## SHORT PROBLEM A
From the risk assessment passage, copy everything from "What Is a Risk" down to "and ethical standards.".
## SHORT PROBLEM B
In the risk assessment passage, what topped the list of risks in 2024 according to the Top Risks Survey report?
## SHORT PROBLEM C
Pick up the risk assessment passage after its last sentence and keep writing.

## DOCUMENT PASSAGE
START
The ever-changing risk management landscape and perceived business impacts have executives and corporate boards closely monitoring both existing and emerging risks to aid in strategic decision-making.

According to Proviti’s 12th annual Top Risks Survey report, economic conditions, including inflationary pressures, topped the list of risks in 2024. They have the ability to attract, develop and retain top talent coming in as second highest. Cyber threats, third-party risks, and heightened regulatory changes and scrutiny rounded off the top five risks.

Preparing for risks that can disrupt and impact your business is why organizations of all sizes and types need to establish risk assessment procedures and controls.

What Is a Risk Assessment?

A risk assessment is a process used to identify and analyze potential risks, evaluating their potential impact on business operations, employees, customers and other stakeholders.

A key activity of any risk assessment is to carefully analyze weaknesses or vulnerabilities that could make your organization more susceptible to a damaging event or potential hazard.

Risk Assessment Procedures

A clear and systematic process should be established to provide business leaders and key stakeholders with the information they need to properly mitigate existing risks and monitor new risks. In addition to protecting the business, a successful risk assessment program must meet legal, contractual and ethical standards.
END
## EXTRACTED DATA
START
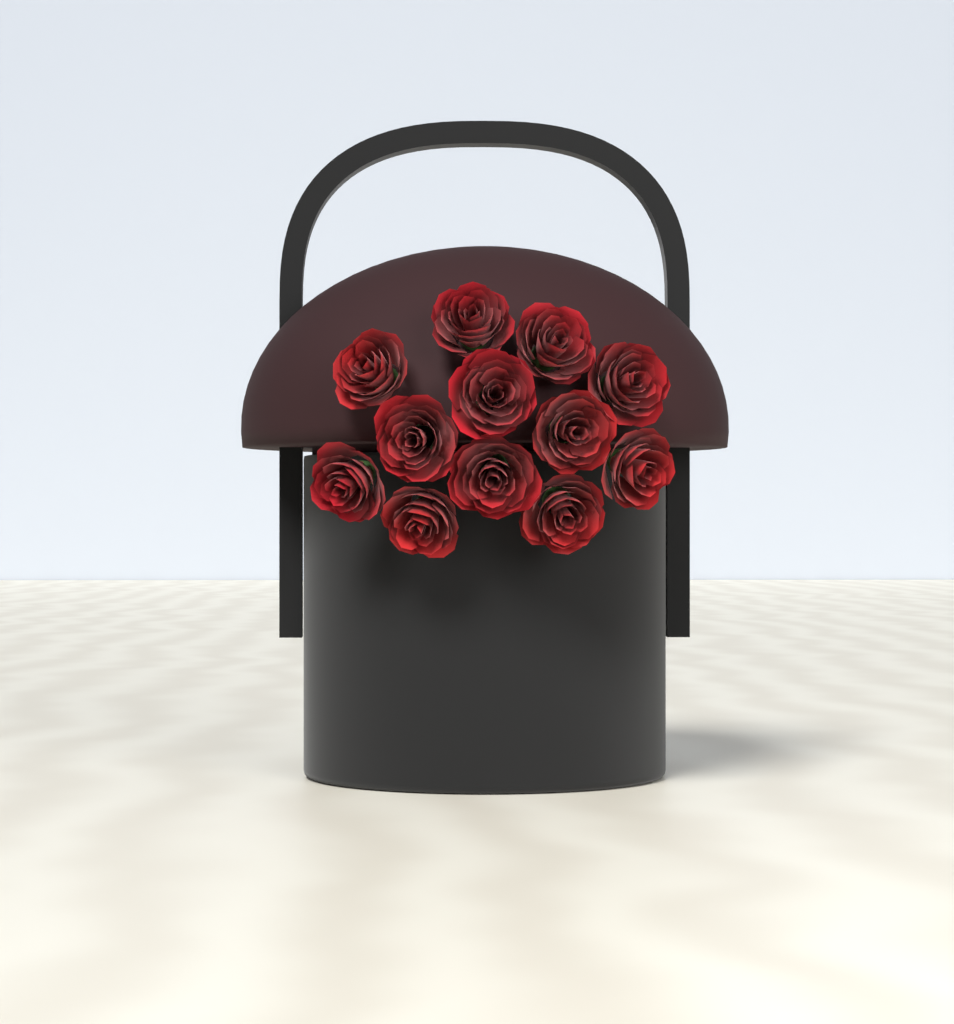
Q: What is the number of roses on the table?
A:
END
START
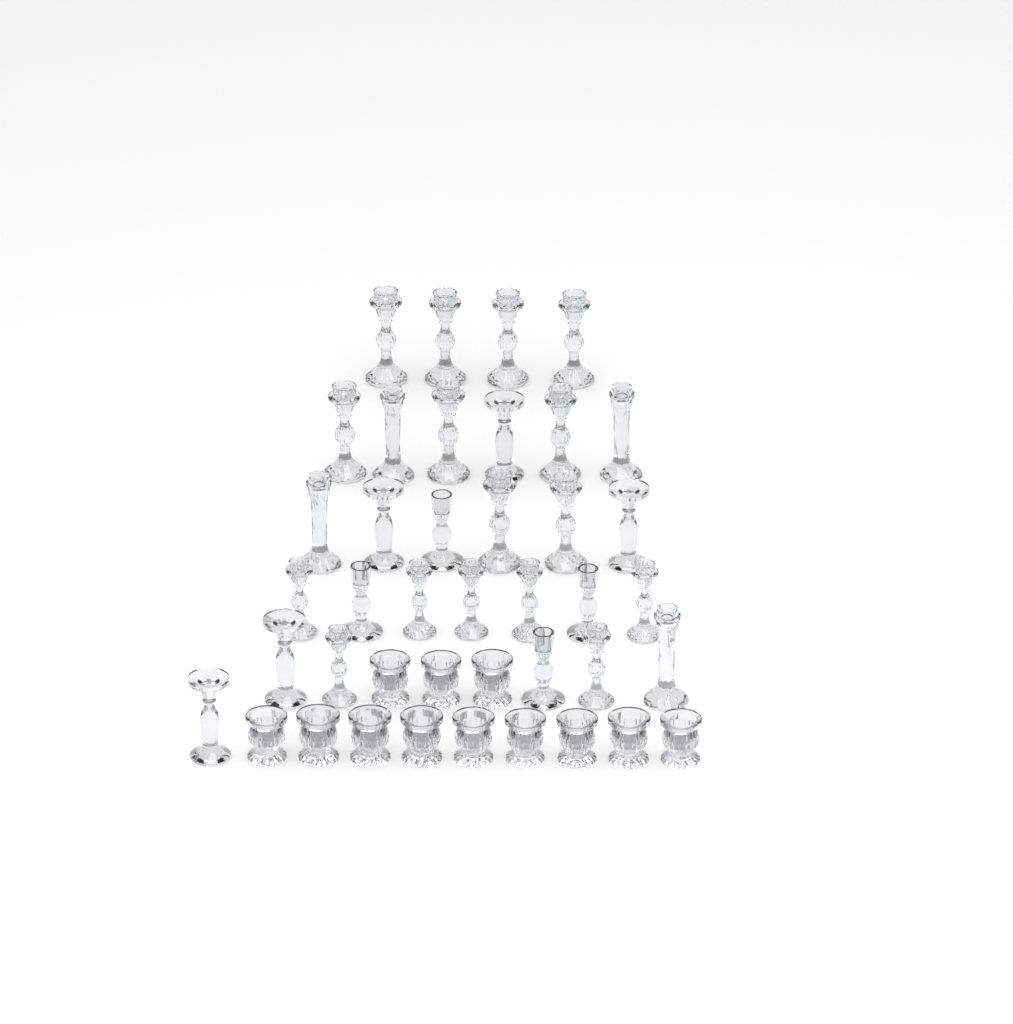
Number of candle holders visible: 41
END
## WRITTEN RESPONSE A
What Is a Risk Assessment?

A risk assessment is a process used to identify and analyze potential risks, evaluating their potential impact on business operations, employees, customers and other stakeholders.

A key activity of any risk assessment is to carefully analyze weaknesses or vulnerabilities that could make your organization more susceptible to a damaging event or potential hazard.

Risk Assessment Procedures

A clear and systematic process should be established to provide business leaders and key stakeholders with the information they need to properly mitigate existing risks and monitor new risks. In addition to protecting the business, a successful risk assessment program must meet legal, contractual and ethical standards.

## WRITTEN RESPONSE B
Economic conditions, including inflationary pressures.

## WRITTEN RESPONSE C
Consider the following steps when creating a risk assessment program:

1) Identify risks—The first step in conducting a risk assessment is understanding all internal and external risks to the organization. Cast a wide net by reaching out to all stakeholders across the enterprise and including external parties such as consultants and vendors. As risks are identified, document them and add important information such as the business owner, potential impact and likelihood of occurrence.

As risks are identified, consider establishing a committee composed of senior leadership who can review and monitor all risks and approve the use of the resources needed to address them properly.

2) Assess risks — Once risks are identified, determine the likelihood that they may occur, and understand all potential business impacts. Consider using a three-to-five-point scale to rank each risk, with a different metric that indicates potential impact, such as a rating of “low”, “moderate”, “high” and “severe”. Key stakeholders must input into this process as this information will be used to prioritize remediation.

3) Prioritize risks and consider risk mitigation strategies — Prioritize all risks based on the assessment. Consider high-level solutions that can lead to mitigation, including applying a strategy to each risk. This will help senior leadership determine when and how risks will be mitigated.

Below are several common business strategies for addressing risks:

Risk Avoidance — The organization chooses not to move forward with an activity that carries a risk, therefore avoiding it.

Risk Acceptance—The organization chooses to accept and monitor this risk because the potential cost/effort to mitigate it is greater than the potential losses.

Risk Transfer — The organization chooses to shift part or all of a risk to a third-party service provider or insurance company.

Risk Mitigation — The organization creates an action plan to reduce the likelihood of a risk occurring, limiting any potential impact should it occur.

4) Implement controls — In most cases, mitigation plans will need to include controls, processes, actions, policies or systems that address the risk as a part of the business strategy. Consider creating a program that monitors the creation and use of these controls and ask the manager of this program to report progress regularly to senior leadership to provide direction and access to appropriate resources.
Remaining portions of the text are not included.